Some people have a calling. For Dr. Edna Tello, it’s providing personalized care for our community’s youngest members.

Dr. Edna Tello, photographed here at Etaru Las Olas, channels the old-fashioned health care approach of house calls through her modern practice, Personalized Pediatrics.

By Christie Caliendo
Portrait by Eduardo Schneider

Dr. Edna Tello remembers feeling  a sense of righting injustice while driving a van through Miami’s Overtown. As a chemistry major on a pre-med track at the University of Miami, she was part of a research team bringing preventative care to pregnant Overtown women and the drug-exposed babies they would eventually give birth to.

“Doing that research, I not only fell in love with pediatric medicine, but I also saw the importance of being part of the community,” says Tello, 47. “We were looking at something very grave but also very promising. I realized it’s not all hopeless.”

For her, those visits planted the seeds for what would later become a career making old-fashioned house calls. Since then, Tello has found ways to continue her individualized care, leading her to launch Personalized Pediatrics, a practice in its 13th year—and so successful that it has continued its expansion from Miami-Dade and Broward counties into Palm Beach County.

Born in Puerto Rico and raised in the countryside of Colombia near the edges of a lush jungle, Tello knew from a young age that she loved nature, science and serving others, a combination that would lead her to the field of medicine.

“It was a way to combine science and service,” she says. “It was in my DNA.”

Tello and her family settled in South Florida when she was 13, after violence in Colombia began to encroach on their quiet life. Upon graduating from medical school at the University of Connecticut and completing a residency at Connecticut Children’s Medical Center, she returned to South Florida and joined a large pediatric practice. Due to the state of affairs in the medical industry, volume was king, forcing doctors to see up to 40 patients a day, she says.

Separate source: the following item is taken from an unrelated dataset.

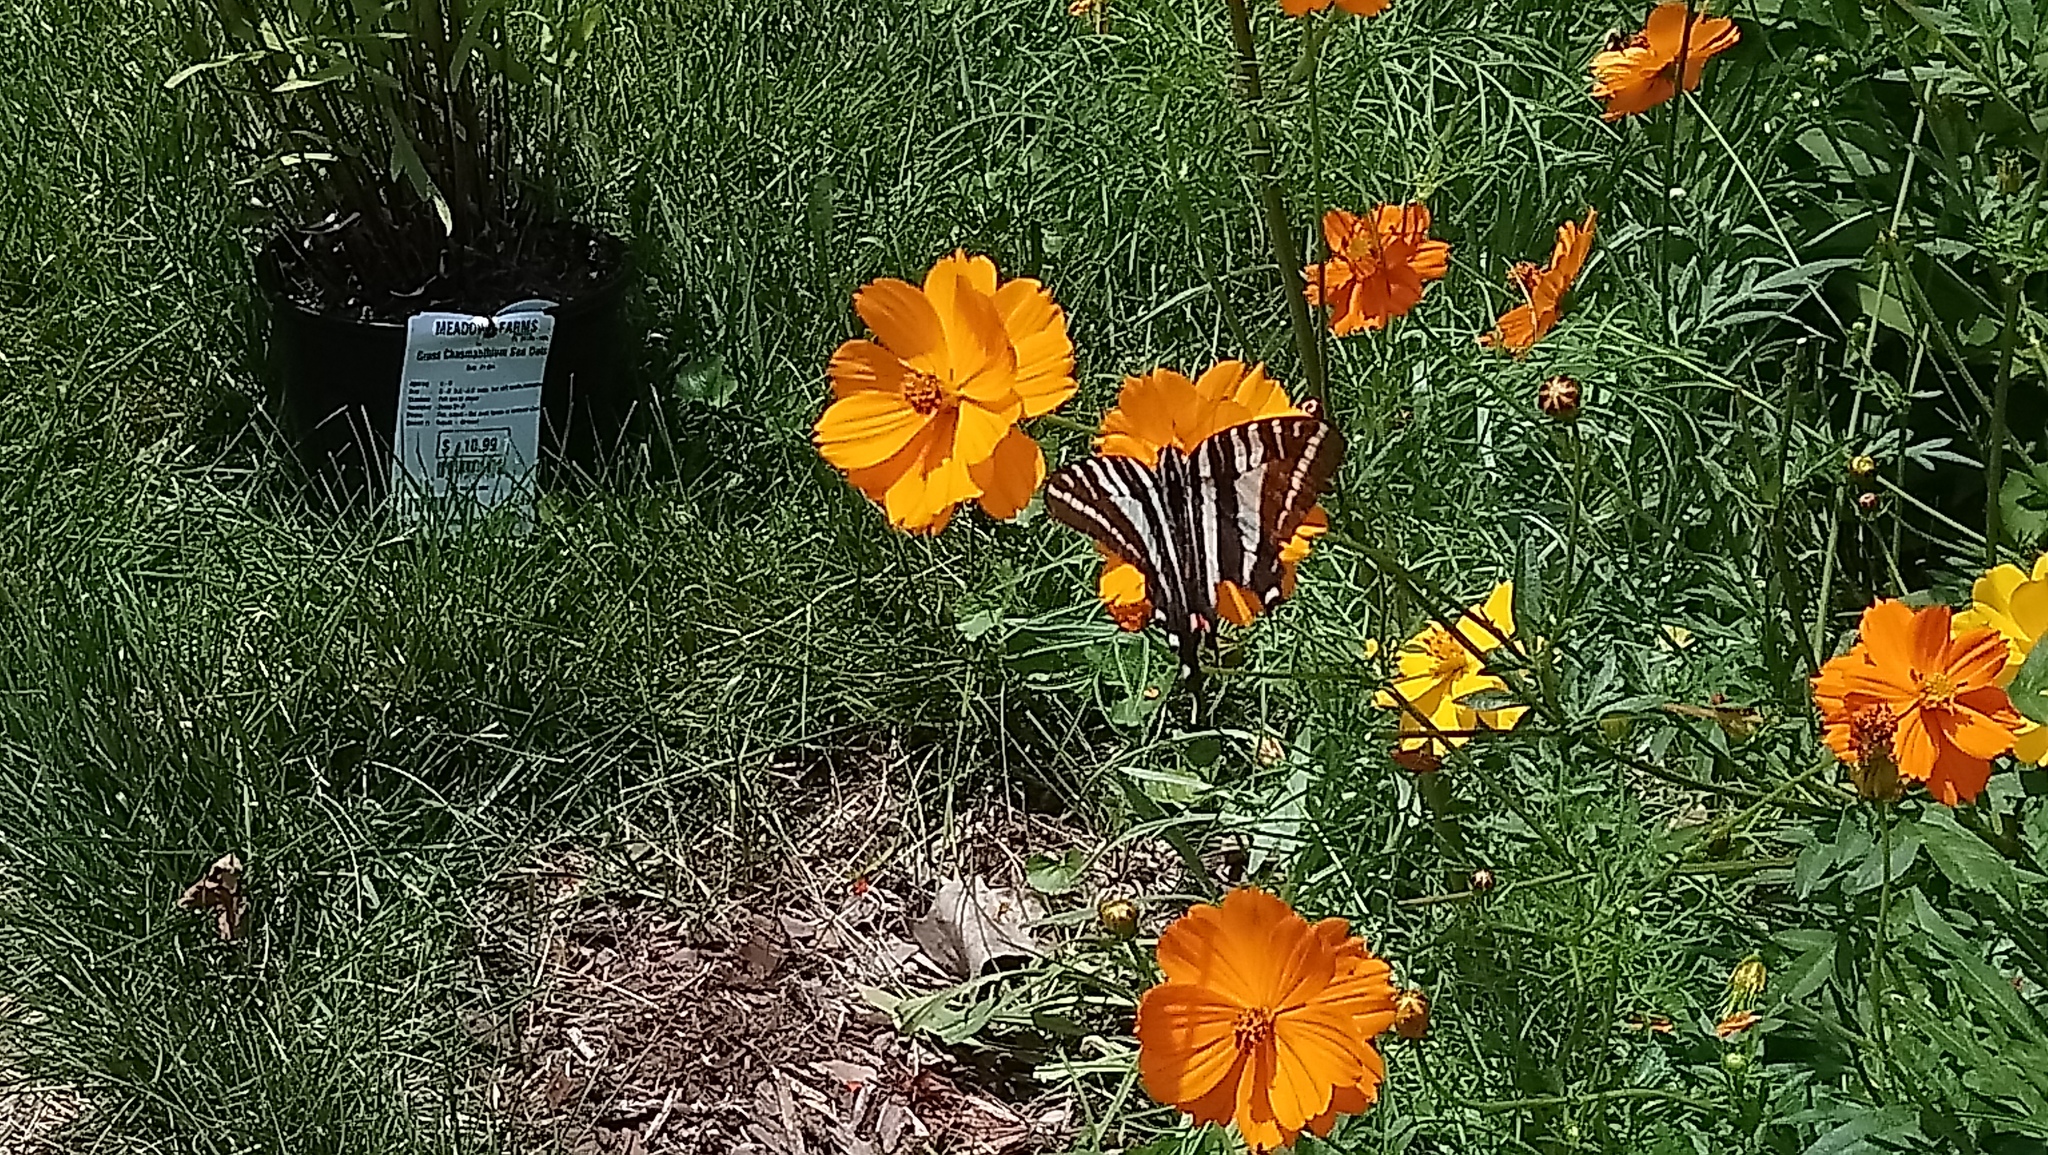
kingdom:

“I would see a new mommy with this new bundle of joy, overcome with anxiety and love and so many questions, and I could only be with them for seven minutes?” Tello says. “I don’t think so.”

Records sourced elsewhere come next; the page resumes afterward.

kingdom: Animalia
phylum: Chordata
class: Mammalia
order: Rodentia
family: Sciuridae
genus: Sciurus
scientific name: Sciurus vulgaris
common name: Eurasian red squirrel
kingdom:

After spending a couple of years at this practice, Tello became a mother herself and began to feel more disheartened about the lack of personalized care she could provide patients. Due to her connections as a doctor, she could skip the long wait and see a pediatrician immediately. She also admits to being able to use the back door to get into the doctor’s office. “I know what kind of things are in waiting rooms: hand-foot-and-mouth disease, roseola,” she says. “I didn’t want my little bundle around that.” She wanted other new moms to enjoy the same privileges she had, including extended time with her child’s pediatrician and answers to her many questions.

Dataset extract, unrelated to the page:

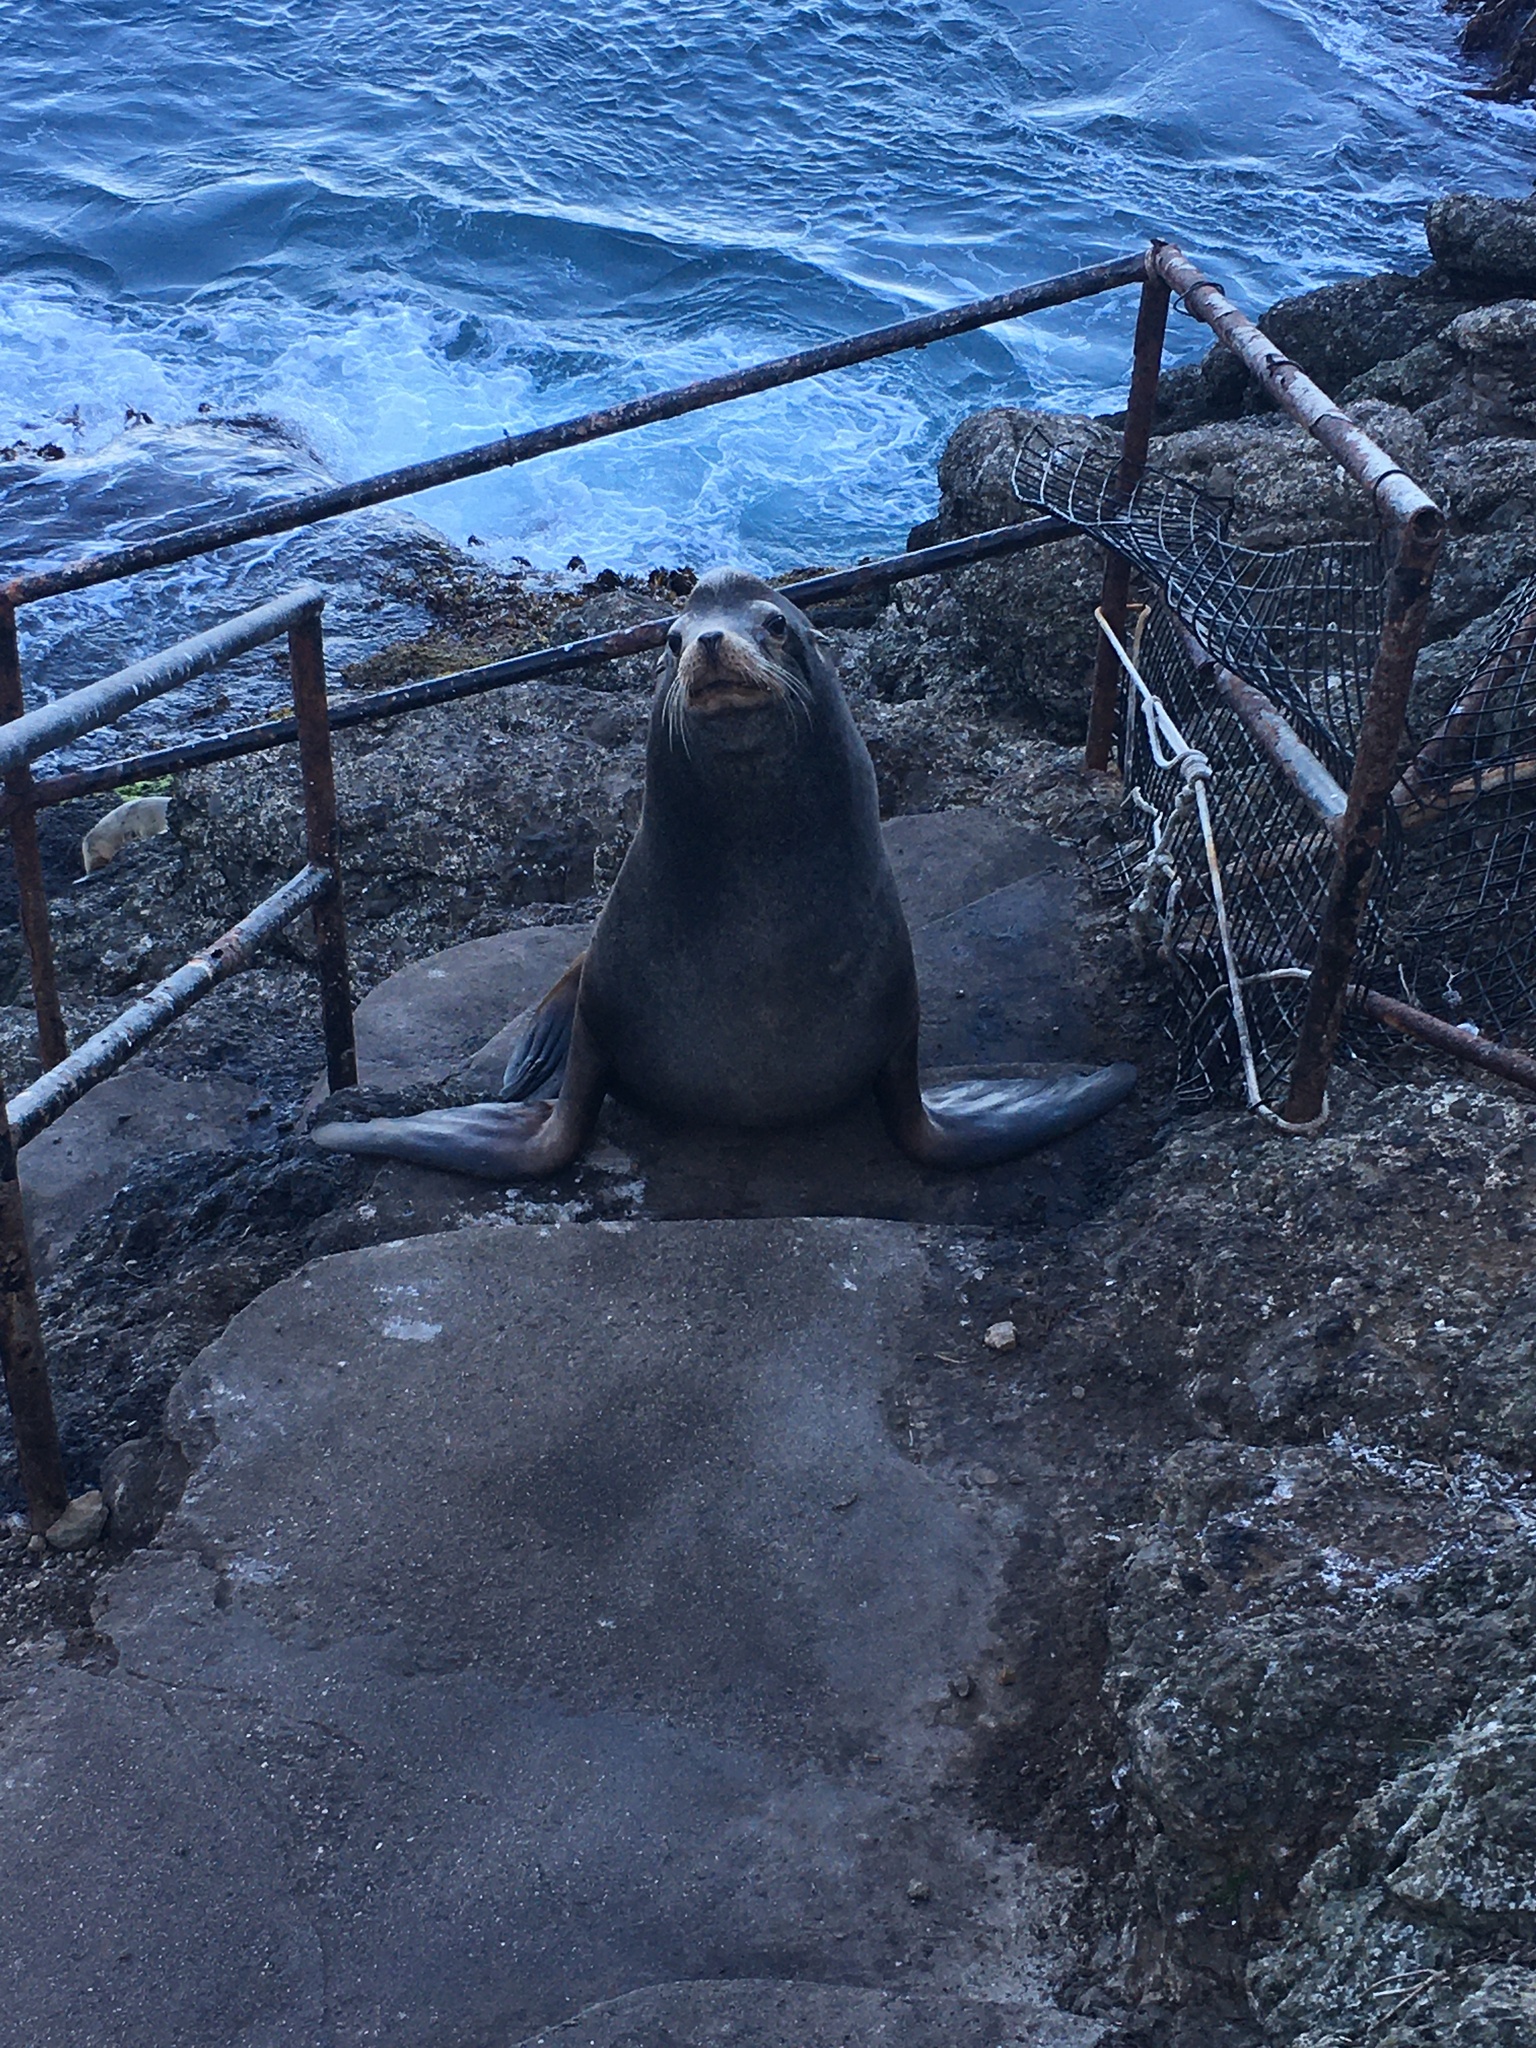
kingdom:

One could claim that weather also helped create Personalized Pediatrics. During the hurricane seasons of 2004 and 2005—amid power outages and closed doctors’ offices—neighbors  would knock on Tello’s door and ask if she could check on their children who were sick or who had hurt their arm in a fall.

“A light bulb went off, and Personalized Pediatrics was born,” says Tello, who has counted children of Miami Dolphins players as her clients.

Nowadays, Tello can spend as much time on a visit as she and her patients need and want, usually seeing an average of five to seven patients each day at their homes. She has privileges at several hospitals—such as Broward Health Medical Center, Broward Health Coral Springs, Joe DiMaggio Children’s Hospital and Boca Raton Regional Hospital—and relationships with specialists to provide the entire scope of services needed by the children in her care. Technological advances have also aided in her ability to be a doctor on the go. She can do sick visits, lab work, vaccines and simple diagnostics outside of a traditional clinic setting.

“It all goes back to personalized service,” she says. “I can coach you through the challenging and exciting parts of being a parent. I can really connect with patients, usually with their dog or cat sitting in my lap. With Personalized Pediatrics, I get to do something amazing that most doctors don’t get to do.”

That connection with her patients and her passion for children merged with another cause she has thrown her energy behind: water safety and drowning prevention. When a friend lost her 19-month-old daughter to drowning, Tello was devastated. The child’s mother turned her sorrow into advocacy by starting the McGovern Foundation, which Tello now supports through connections with Broward Health programs, a recent tri-county symposium and fundraising through yet another interest of hers: running. She has used several of her competitions as opportunities to raise funds and awareness for her friend’s foundation.

In addition, Tello is a founding member of Doctoras Boricuas, a group of female physicians from across the country who aim to aid Puerto Rico in recovering from the devastation left by Hurricane Maria. She has visited her birthplace several times to deliver supplies to the island and 27 orphanages there.

Despite all her endeavors, Tello, wife to Dan and mother to Sarah and Daniel, is not ready to rest on her already impressive laurels. Her dream is to spread the personalized care model nationwide.

“I want to bring the doctor-patient relationship back to what it was meant to be,” Tello says.